#### Task data ####
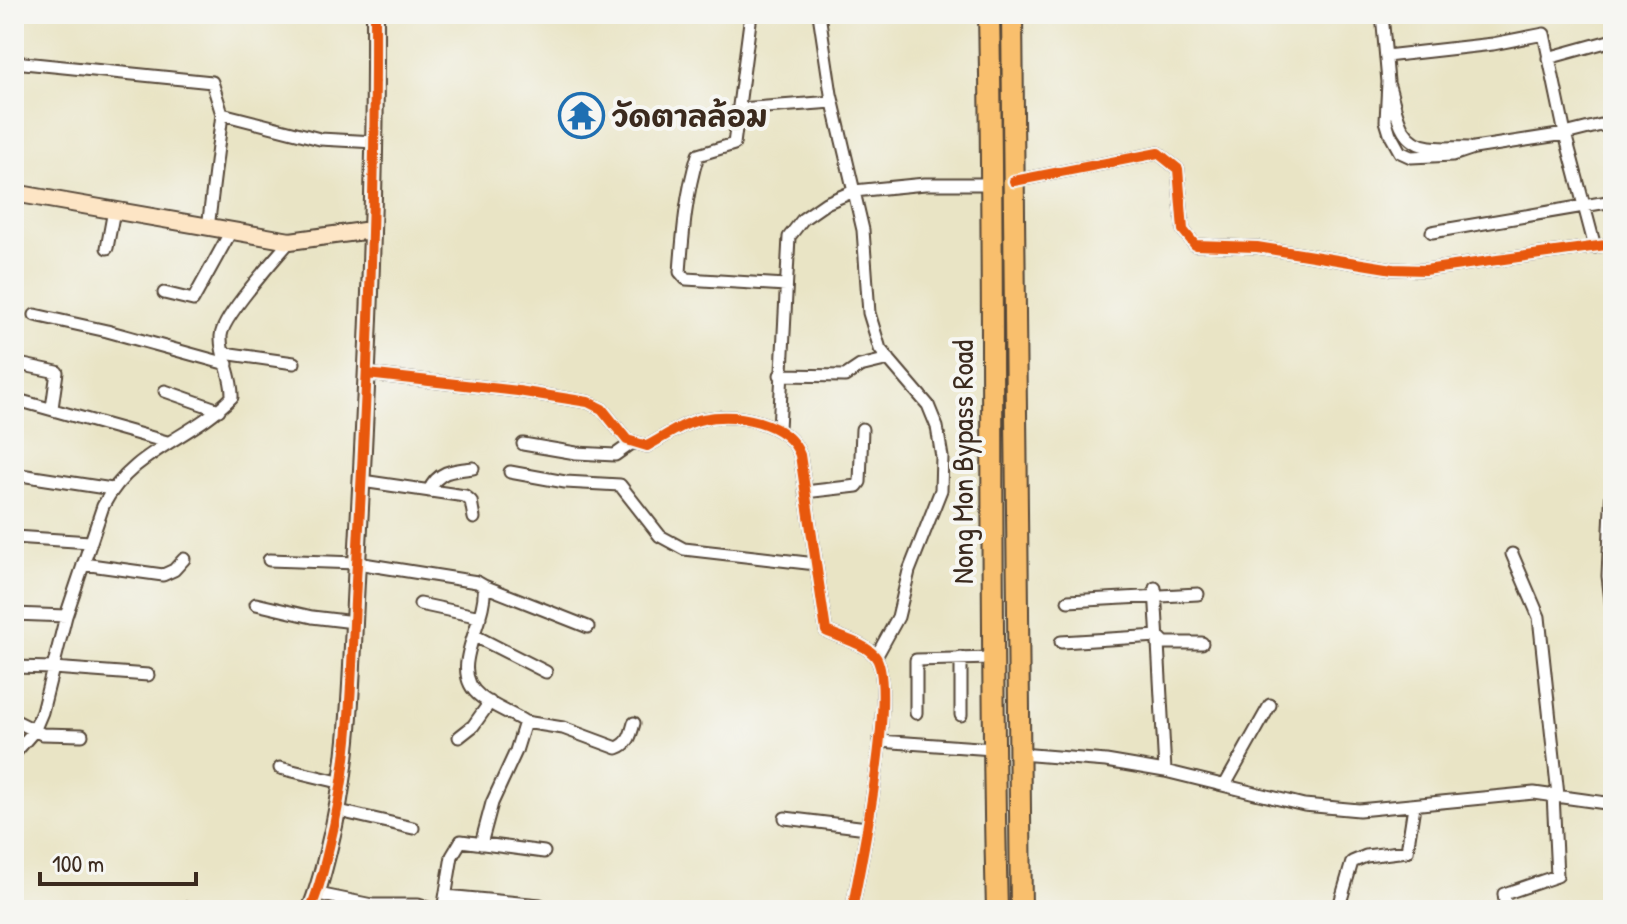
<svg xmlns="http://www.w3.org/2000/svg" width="1627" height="924" font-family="'Patrick Hand','Playpen Sans Thai',sans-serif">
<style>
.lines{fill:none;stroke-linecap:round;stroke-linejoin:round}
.street-casing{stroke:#554637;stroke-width:15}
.secondary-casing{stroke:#554637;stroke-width:20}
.highway-casing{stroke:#554637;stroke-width:24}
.street{stroke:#fff;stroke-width:11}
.secondary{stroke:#fde5c5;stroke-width:16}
.highway{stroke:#f9bf6d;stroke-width:20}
.cycleway-casing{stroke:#f6f6f2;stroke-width:15}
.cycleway{stroke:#e8590c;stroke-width:10}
.labels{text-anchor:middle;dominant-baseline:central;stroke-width:8;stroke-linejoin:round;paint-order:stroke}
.poi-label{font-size:30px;font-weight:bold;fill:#3b2a1e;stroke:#f6f6f2;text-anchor:start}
.street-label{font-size:30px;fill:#3b2a1e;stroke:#f6f6f2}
</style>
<rect width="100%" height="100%" fill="#f6f6f2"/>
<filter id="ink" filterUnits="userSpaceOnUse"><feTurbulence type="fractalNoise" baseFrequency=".0125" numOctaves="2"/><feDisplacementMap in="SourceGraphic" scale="16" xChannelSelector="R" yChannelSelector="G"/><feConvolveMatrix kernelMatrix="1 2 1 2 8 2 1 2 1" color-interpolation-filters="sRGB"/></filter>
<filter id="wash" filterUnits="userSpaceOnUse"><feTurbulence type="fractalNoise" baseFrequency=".006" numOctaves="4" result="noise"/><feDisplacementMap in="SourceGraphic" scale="32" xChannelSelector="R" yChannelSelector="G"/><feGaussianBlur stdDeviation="1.8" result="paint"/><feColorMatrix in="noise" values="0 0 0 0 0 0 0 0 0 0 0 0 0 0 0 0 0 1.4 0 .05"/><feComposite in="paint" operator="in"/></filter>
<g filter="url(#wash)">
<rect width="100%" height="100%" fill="#e9e4c5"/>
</g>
<g filter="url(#ink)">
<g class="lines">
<defs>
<path id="street" d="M751 14 734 144 698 155C686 193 683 232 680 272L686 279 786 285
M819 14 831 94 863 230 869 313 880 349 928 405 937 427 942 457 941 490 909 571 898 617 876 657
M1382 14 1388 82 1386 121 1390 134 1400 152 1411 157 1453 155 1474 148 1565 134 1613 122
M1386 56 1493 44 1544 34 1565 134 1595 247
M1548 58 1613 40
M14 62 212 82 222 114 320 139 375 142
M1389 86C1397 111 1398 143 1430 147 1442 149 1456 147 1469 148
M739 109 833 102
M1014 181 1158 153 1178 169 1183 230 1195 245 1257 247 1393 269 1425 270 1613 244
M208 228 222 114
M1432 232 1613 201
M107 248 114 210
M164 293 193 300 230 233
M35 315 107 331 227 364
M224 353 294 363
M14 363 57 372 52 408
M367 374 518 391 588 402 602 409 627 440 647 446C664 437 685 422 703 419 736 412 788 422 800 455L826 631C841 638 864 643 875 656 898 684 860 869 852 910
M780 375 845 376 860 366 889 359
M165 391 219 410
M14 399 167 442
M779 429 789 237 803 219 826 203 854 191 925 184H992
M523 444 576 453 615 455 632 443
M1613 461 1608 576 1613 617
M510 472 565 482 620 485 660 536 684 549 816 564
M14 474 112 489
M362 481 465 496 471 501 474 518
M429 491C437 471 453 470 473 468
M805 492 857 486 860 482 862 429
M14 537 90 542
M1512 554 1539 617 1558 795
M269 560 357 563 477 582 484 586C488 622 445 670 481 697 494 707 511 713 525 722L516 751 492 803 481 844
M83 564 163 575 174 570 184 559
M484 586 588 627
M1155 588 1165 771
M1068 601 1198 594
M256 604 312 617 354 622
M420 604 480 617
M14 614 66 616
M475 636 546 672
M1061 642 1158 636 1165 643H1202
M14 667 53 668 148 675
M916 713V660L992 658
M961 715V658
M14 720 42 734 82 735
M525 722 563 728 617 748C629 744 631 734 634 723
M459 737 473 726 490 702
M879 741 993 749
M14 754 34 731 42 712 66 616 103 506C132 450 191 439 232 397 233 375 220 357 221 336 222 317 275 259 290 241
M1020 754 1106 761 1165 771 1304 805 1359 810 1534 793 1613 804
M280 768 343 783
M1225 785 1270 705
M339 811 413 828
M785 818 867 828
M318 894 372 905H418L434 910
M446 896 540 905
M186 908 189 910
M443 910 452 856 461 841 544 852
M1338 910 1352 862 1366 856 1407 851 1414 806
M1506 910 1504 894 1557 876 1553 794"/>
<path id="secondary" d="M14 193 290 241 371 230
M310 910C319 890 324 868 329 847 353 754 351 659 357 564 367 381 376 197 375 14"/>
<path id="highway" d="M989 14C995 313 989 611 997 910
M1012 14 1021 910"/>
</defs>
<!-- street casing -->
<use href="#street" class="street-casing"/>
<!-- secondary casing -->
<use href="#secondary" class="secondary-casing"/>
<!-- highway casing -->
<use href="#highway" class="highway-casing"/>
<!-- street -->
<use href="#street" class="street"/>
<!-- secondary -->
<use href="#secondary" class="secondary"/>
<!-- highway -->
<use href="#highway" class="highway"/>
<defs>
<path id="cycleway" d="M1014 181 1158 153 1178 169 1183 230 1195 245 1257 247 1393 269 1425 270 1613 244
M367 374 518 391 588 402 602 409 627 440 647 446C664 437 685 422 703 419 736 412 788 422 800 455L826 631C841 638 864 643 875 656 898 684 860 869 852 910
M310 910C319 890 324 868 329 847 353 754 351 659 357 564 367 381 376 197 375 14"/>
</defs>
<!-- cycleway casing -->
<use href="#cycleway" class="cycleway-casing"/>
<!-- cycleway -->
<use href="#cycleway" class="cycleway"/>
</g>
</g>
<!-- icons -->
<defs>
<symbol id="temple-ring" viewBox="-11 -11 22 22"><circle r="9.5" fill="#f6f6f2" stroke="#1f6fb2" stroke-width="1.5"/><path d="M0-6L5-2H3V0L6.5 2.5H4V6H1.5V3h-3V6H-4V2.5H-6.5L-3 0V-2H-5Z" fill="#1f6fb2"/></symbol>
</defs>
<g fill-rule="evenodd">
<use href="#temple-ring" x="556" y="90" width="51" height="51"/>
</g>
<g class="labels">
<!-- poi labels -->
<g class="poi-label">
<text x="612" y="116">วัดตาลล้อม</text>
</g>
<!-- street labels -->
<g class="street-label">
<text transform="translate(962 462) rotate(-90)">Nong Mon Bypass Road</text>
</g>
</g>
<!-- margin -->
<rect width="1627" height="924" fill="none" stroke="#f6f6f2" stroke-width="48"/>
<!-- scale -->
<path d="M40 872v12h156v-12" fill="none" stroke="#3b2a1e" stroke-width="4"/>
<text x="52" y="872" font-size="24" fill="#3b2a1e" stroke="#f6f6f2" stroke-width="6" paint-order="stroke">100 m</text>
</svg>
####
_Instructions to follow:_ Copy the data word for word and omit every picture.

_Task response:_
<svg xmlns="http://www.w3.org/2000/svg" width="1627" height="924" font-family="'Patrick Hand','Playpen Sans Thai',sans-serif">
<style>
.lines{fill:none;stroke-linecap:round;stroke-linejoin:round}
.street-casing{stroke:#554637;stroke-width:15}
.secondary-casing{stroke:#554637;stroke-width:20}
.highway-casing{stroke:#554637;stroke-width:24}
.street{stroke:#fff;stroke-width:11}
.secondary{stroke:#fde5c5;stroke-width:16}
.highway{stroke:#f9bf6d;stroke-width:20}
.cycleway-casing{stroke:#f6f6f2;stroke-width:15}
.cycleway{stroke:#e8590c;stroke-width:10}
.labels{text-anchor:middle;dominant-baseline:central;stroke-width:8;stroke-linejoin:round;paint-order:stroke}
.poi-label{font-size:30px;font-weight:bold;fill:#3b2a1e;stroke:#f6f6f2;text-anchor:start}
.street-label{font-size:30px;fill:#3b2a1e;stroke:#f6f6f2}
</style>
<rect width="100%" height="100%" fill="#f6f6f2"/>
<filter id="ink" filterUnits="userSpaceOnUse"><feTurbulence type="fractalNoise" baseFrequency=".0125" numOctaves="2"/><feDisplacementMap in="SourceGraphic" scale="16" xChannelSelector="R" yChannelSelector="G"/><feConvolveMatrix kernelMatrix="1 2 1 2 8 2 1 2 1" color-interpolation-filters="sRGB"/></filter>
<filter id="wash" filterUnits="userSpaceOnUse"><feTurbulence type="fractalNoise" baseFrequency=".006" numOctaves="4" result="noise"/><feDisplacementMap in="SourceGraphic" scale="32" xChannelSelector="R" yChannelSelector="G"/><feGaussianBlur stdDeviation="1.8" result="paint"/><feColorMatrix in="noise" values="0 0 0 0 0 0 0 0 0 0 0 0 0 0 0 0 0 1.4 0 .05"/><feComposite in="paint" operator="in"/></filter>
<g filter="url(#wash)">
<rect width="100%" height="100%" fill="#e9e4c5"/>
</g>
<g filter="url(#ink)">
<g class="lines">
<defs>
<path id="street" d="M751 14 734 144 698 155C686 193 683 232 680 272L686 279 786 285
M819 14 831 94 863 230 869 313 880 349 928 405 937 427 942 457 941 490 909 571 898 617 876 657
M1382 14 1388 82 1386 121 1390 134 1400 152 1411 157 1453 155 1474 148 1565 134 1613 122
M1386 56 1493 44 1544 34 1565 134 1595 247
M1548 58 1613 40
M14 62 212 82 222 114 320 139 375 142
M1389 86C1397 111 1398 143 1430 147 1442 149 1456 147 1469 148
M739 109 833 102
M1014 181 1158 153 1178 169 1183 230 1195 245 1257 247 1393 269 1425 270 1613 244
M208 228 222 114
M1432 232 1613 201
M107 248 114 210
M164 293 193 300 230 233
M35 315 107 331 227 364
M224 353 294 363
M14 363 57 372 52 408
M367 374 518 391 588 402 602 409 627 440 647 446C664 437 685 422 703 419 736 412 788 422 800 455L826 631C841 638 864 643 875 656 898 684 860 869 852 910
M780 375 845 376 860 366 889 359
M165 391 219 410
M14 399 167 442
M779 429 789 237 803 219 826 203 854 191 925 184H992
M523 444 576 453 615 455 632 443
M1613 461 1608 576 1613 617
M510 472 565 482 620 485 660 536 684 549 816 564
M14 474 112 489
M362 481 465 496 471 501 474 518
M429 491C437 471 453 470 473 468
M805 492 857 486 860 482 862 429
M14 537 90 542
M1512 554 1539 617 1558 795
M269 560 357 563 477 582 484 586C488 622 445 670 481 697 494 707 511 713 525 722L516 751 492 803 481 844
M83 564 163 575 174 570 184 559
M484 586 588 627
M1155 588 1165 771
M1068 601 1198 594
M256 604 312 617 354 622
M420 604 480 617
M14 614 66 616
M475 636 546 672
M1061 642 1158 636 1165 643H1202
M14 667 53 668 148 675
M916 713V660L992 658
M961 715V658
M14 720 42 734 82 735
M525 722 563 728 617 748C629 744 631 734 634 723
M459 737 473 726 490 702
M879 741 993 749
M14 754 34 731 42 712 66 616 103 506C132 450 191 439 232 397 233 375 220 357 221 336 222 317 275 259 290 241
M1020 754 1106 761 1165 771 1304 805 1359 810 1534 793 1613 804
M280 768 343 783
M1225 785 1270 705
M339 811 413 828
M785 818 867 828
M318 894 372 905H418L434 910
M446 896 540 905
M186 908 189 910
M443 910 452 856 461 841 544 852
M1338 910 1352 862 1366 856 1407 851 1414 806
M1506 910 1504 894 1557 876 1553 794"/>
<path id="secondary" d="M14 193 290 241 371 230
M310 910C319 890 324 868 329 847 353 754 351 659 357 564 367 381 376 197 375 14"/>
<path id="highway" d="M989 14C995 313 989 611 997 910
M1012 14 1021 910"/>
</defs>
<!-- street casing -->
<use href="#street" class="street-casing"/>
<!-- secondary casing -->
<use href="#secondary" class="secondary-casing"/>
<!-- highway casing -->
<use href="#highway" class="highway-casing"/>
<!-- street -->
<use href="#street" class="street"/>
<!-- secondary -->
<use href="#secondary" class="secondary"/>
<!-- highway -->
<use href="#highway" class="highway"/>
<defs>
<path id="cycleway" d="M1014 181 1158 153 1178 169 1183 230 1195 245 1257 247 1393 269 1425 270 1613 244
M367 374 518 391 588 402 602 409 627 440 647 446C664 437 685 422 703 419 736 412 788 422 800 455L826 631C841 638 864 643 875 656 898 684 860 869 852 910
M310 910C319 890 324 868 329 847 353 754 351 659 357 564 367 381 376 197 375 14"/>
</defs>
<!-- cycleway casing -->
<use href="#cycleway" class="cycleway-casing"/>
<!-- cycleway -->
<use href="#cycleway" class="cycleway"/>
</g>
</g>
<!-- icons -->
<defs>
<symbol id="temple-ring" viewBox="-11 -11 22 22"><circle r="9.5" fill="#f6f6f2" stroke="#1f6fb2" stroke-width="1.5"/><path d="M0-6L5-2H3V0L6.5 2.5H4V6H1.5V3h-3V6H-4V2.5H-6.5L-3 0V-2H-5Z" fill="#1f6fb2"/></symbol>
</defs>
<g fill-rule="evenodd">
<use href="#temple-ring" x="556" y="90" width="51" height="51"/>
</g>
<g class="labels">
<!-- poi labels -->
<g class="poi-label">
<text x="612" y="116">วัดตาลล้อม</text>
</g>
<!-- street labels -->
<g class="street-label">
<text transform="translate(962 462) rotate(-90)">Nong Mon Bypass Road</text>
</g>
</g>
<!-- margin -->
<rect width="1627" height="924" fill="none" stroke="#f6f6f2" stroke-width="48"/>
<!-- scale -->
<path d="M40 872v12h156v-12" fill="none" stroke="#3b2a1e" stroke-width="4"/>
<text x="52" y="872" font-size="24" fill="#3b2a1e" stroke="#f6f6f2" stroke-width="6" paint-order="stroke">100 m</text>
</svg>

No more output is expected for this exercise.